Attraverso la genesi politica della Costituzione, Vidal sottolinea come in realtà, questa non sia stata mai democratica ma oligarchica. È vero anche che gli uomini politici di allora non dissimulavano il loro interesse per il potere e racconta Vidal: “Gli interessi personali hanno sempre forgiato il Governo, ma a proposito Hamilton disse, perché non usare questo interesse trasformandolo in energia positiva per il paese?”. Dalle parole di questi grandi uomini un messaggio per il presente: “È molto facile perdere la Repubblica – afferma l’autore – volevo spiegare come è stata inventata, costruita, per farne capire anche le debolezze intrinseche che potrebbero ogni giorno portare alla sua distruzione”. Soprattutto di questi tempi, in cui l’America è sconvolta dalla tragedia dell’uragano Katrina: “La tragedia ha dimostrato chiaramente l’indifferenza del governo americano verso il proprio popolo – commenta – e la gente è arrabbiata, se ne sta rendendo conto”.
E a chi parla di tragedia in qualche modo voluta risponde: “non credo alla teoria della cospirazione.

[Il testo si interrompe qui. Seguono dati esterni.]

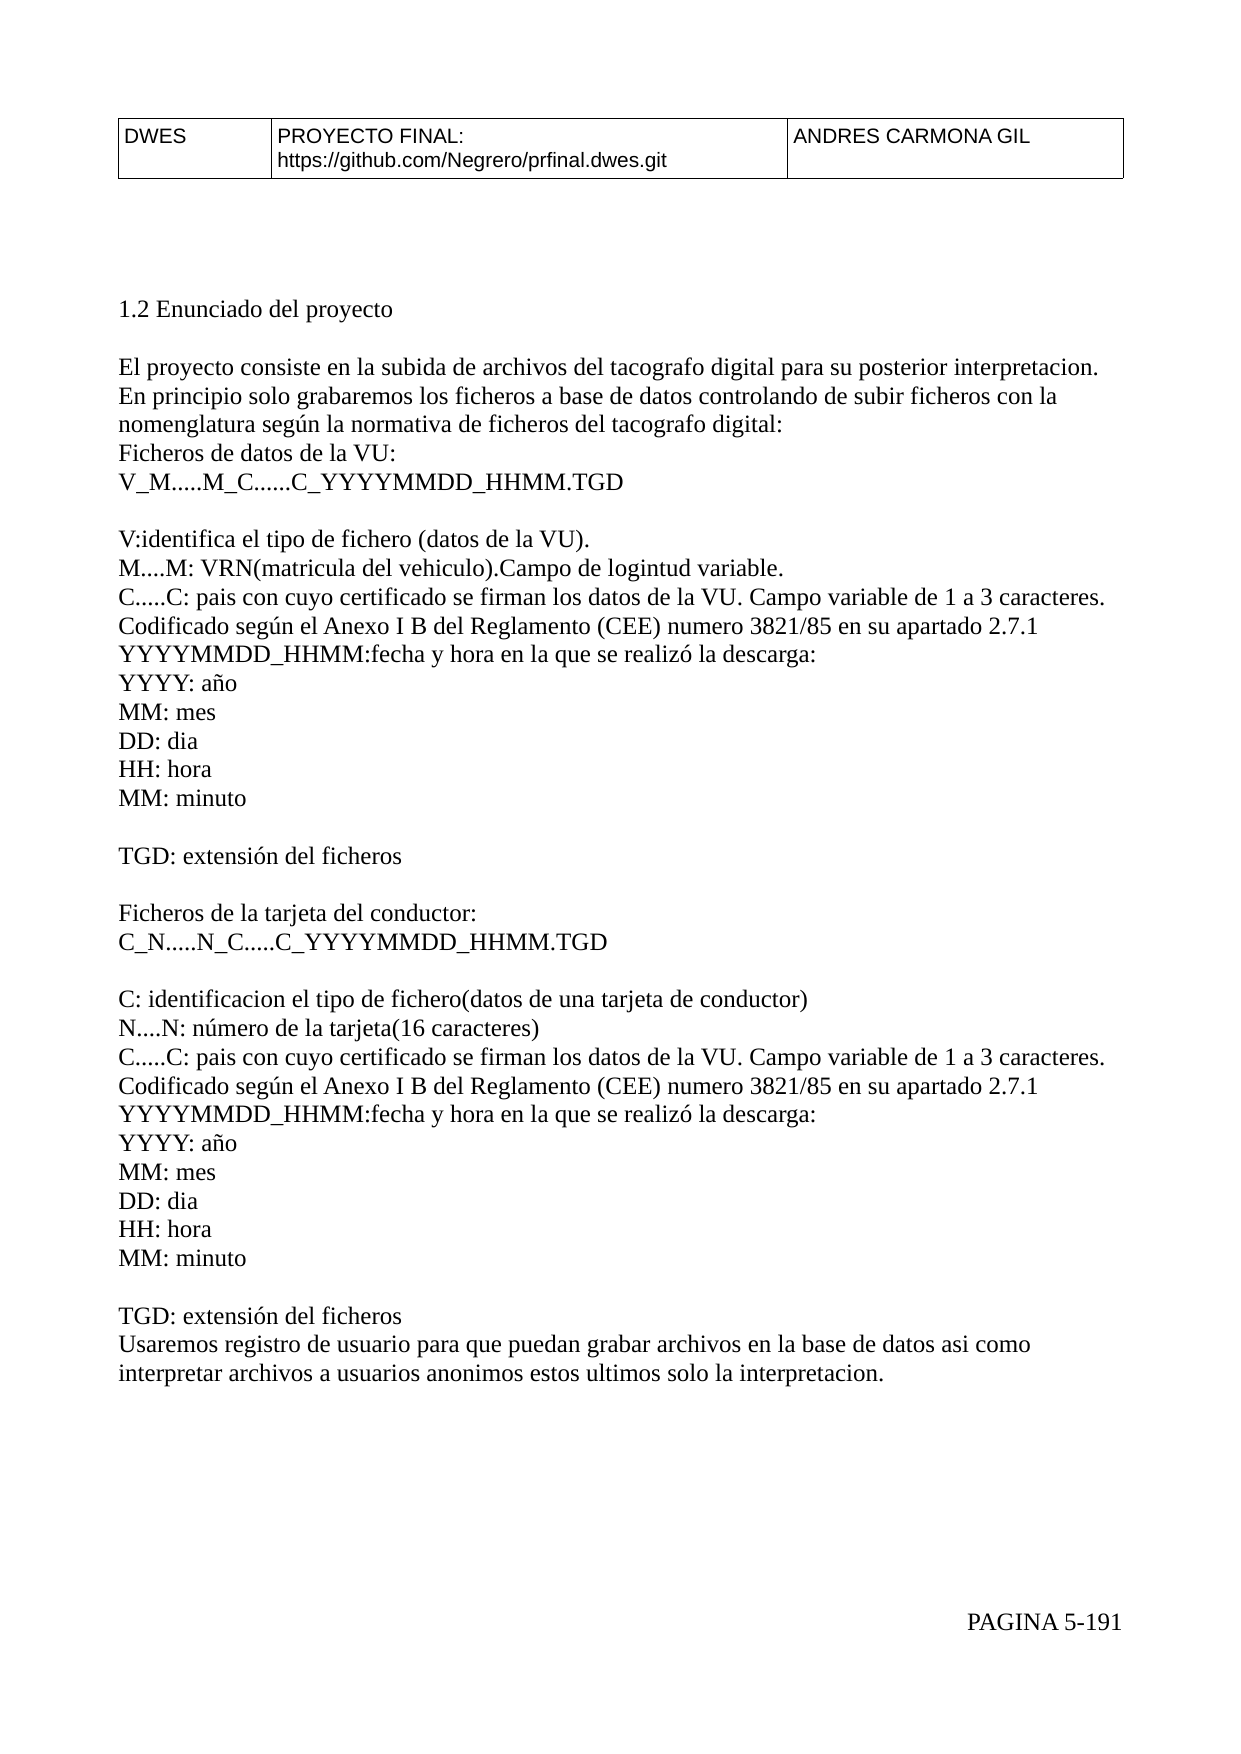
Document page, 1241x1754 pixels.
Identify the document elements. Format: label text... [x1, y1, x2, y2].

text DD: dia [118, 726, 1122, 754]
text MM: minuto [118, 783, 1122, 812]
text Ficheros de la tarjeta del conductor: [118, 898, 1122, 927]
text HH: hora [118, 1214, 1122, 1243]
text MM: minuto [118, 1243, 1122, 1272]
text YYYY: año [118, 668, 1122, 697]
text Ficheros de datos de la VU: [118, 438, 1122, 467]
text MM: mes [118, 697, 1122, 726]
text C: identificacion el tipo de fichero(datos de una tarjeta de conductor) [118, 984, 1122, 1013]
text C_N.....N_C.....C_YYYYMMDD_HHMM.TGD [118, 927, 1122, 956]
text M....M: VRN(matricula del vehiculo).Campo de logintud variable. [118, 553, 1122, 582]
text C.....C: pais con cuyo certificado se firman los datos de la VU. Campo variable de 1 a 3 caracteres. Codificado según el Anexo I B del Reglamento (CEE) numero 3821/85 en su apartado 2.7.1 [118, 1042, 1122, 1099]
text V_M.....M_C......C_YYYYMMDD_HHMM.TGD [118, 467, 1122, 496]
text 1.2 Enunciado del proyecto [118, 294, 1122, 323]
text interpretar archivos a usuarios anonimos estos ultimos solo la interpretacion. [118, 1358, 1122, 1387]
text TGD: extensión del ficheros [118, 1301, 1122, 1329]
text YYYY: año [118, 1128, 1122, 1157]
text YYYYMMDD_HHMM:fecha y hora en la que se realizó la descarga: [118, 1099, 1122, 1128]
text En principio solo grabaremos los ficheros a base de datos controlando de subir ficheros con la nomenglatura según la normativa de ficheros del tacografo digital: [118, 381, 1122, 438]
text C.....C: pais con cuyo certificado se firman los datos de la VU. Campo variable de 1 a 3 caracteres. Codificado según el Anexo I B del Reglamento (CEE) numero 3821/85 en su apartado 2.7.1 [118, 582, 1122, 639]
text MM: mes [118, 1157, 1122, 1186]
text Usaremos registro de usuario para que puedan grabar archivos en la base de datos asi como [118, 1329, 1122, 1358]
text El proyecto consiste en la subida de archivos del tacografo digital para su posterior interpretacion. [118, 352, 1122, 381]
text DD: dia [118, 1186, 1122, 1214]
text TGD: extensión del ficheros [118, 841, 1122, 869]
text V:identifica el tipo de fichero (datos de la VU). [118, 524, 1122, 553]
text N....N: número de la tarjeta(16 caracteres) [118, 1013, 1122, 1042]
text YYYYMMDD_HHMM:fecha y hora en la que se realizó la descarga: [118, 639, 1122, 668]
text HH: hora [118, 754, 1122, 783]
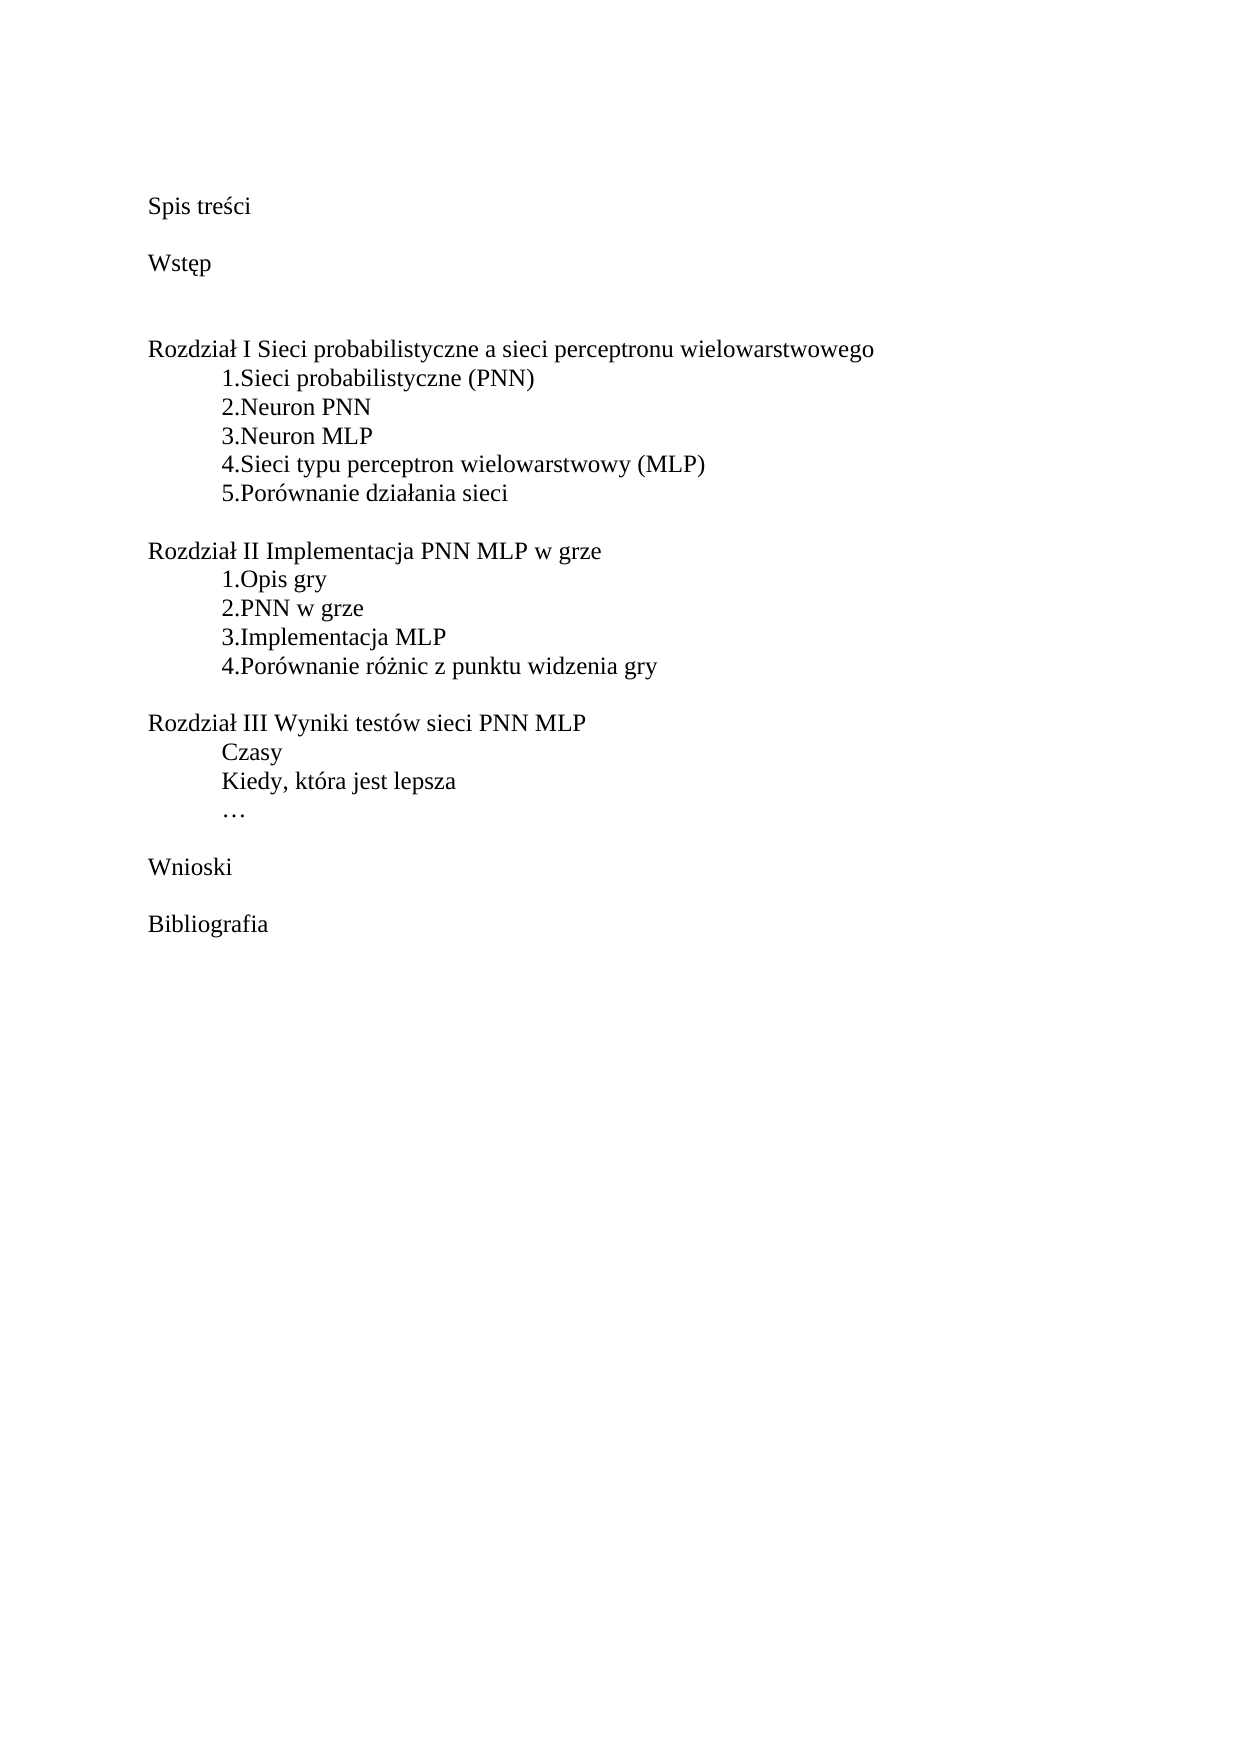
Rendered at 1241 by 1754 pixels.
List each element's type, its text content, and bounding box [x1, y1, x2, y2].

text 2.PNN w grze [148, 593, 1093, 622]
text Wstęp [148, 248, 1093, 277]
text 4.Porównanie różnic z punktu widzenia gry [148, 651, 1093, 679]
text Rozdział I Sieci probabilistyczne a sieci perceptronu wielowarstwowego [148, 334, 1093, 363]
text Wnioski [148, 852, 1093, 881]
text … [148, 794, 1093, 823]
text 2.Neuron PNN [148, 392, 1093, 421]
text 4.Sieci typu perceptron wielowarstwowy (MLP) [148, 449, 1093, 478]
text Czasy [148, 737, 1093, 766]
text 3.Neuron MLP [148, 421, 1093, 449]
text 3.Implementacja MLP [148, 622, 1093, 651]
text Kiedy, która jest lepsza [148, 766, 1093, 794]
text Spis treści [148, 191, 1093, 219]
text Bibliografia [148, 909, 1093, 938]
text 1.Sieci probabilistyczne (PNN) [148, 363, 1093, 392]
text 1.Opis gry [148, 564, 1093, 593]
text Rozdział III Wyniki testów sieci PNN MLP [148, 708, 1093, 737]
text Rozdział II Implementacja PNN MLP w grze [148, 536, 1093, 564]
text 5.Porównanie działania sieci [148, 478, 1093, 507]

Non c’è abbastanza materia grigia nel Governo per poter cospirare, contro niente e nessuno”. Confrontando ancora passato e presente sottolinea: “questi eroi del passato al tempo erano superiori alla media, gli uomini politici di oggi non solo sono inferiori a loro, ma anche alla media nazionale”. Il vero problema comunque per Gore Vidal è nell’informazione: “I media in America sono veramente corrotti, è per questo che l’informazione è carente, basti pensare che il 70% degli americani pensa che sia Saddam Hussein il responsabile dell’11 settembre, che poi è la motivazione che Bush ha usato per andare illegalmente in guerra”.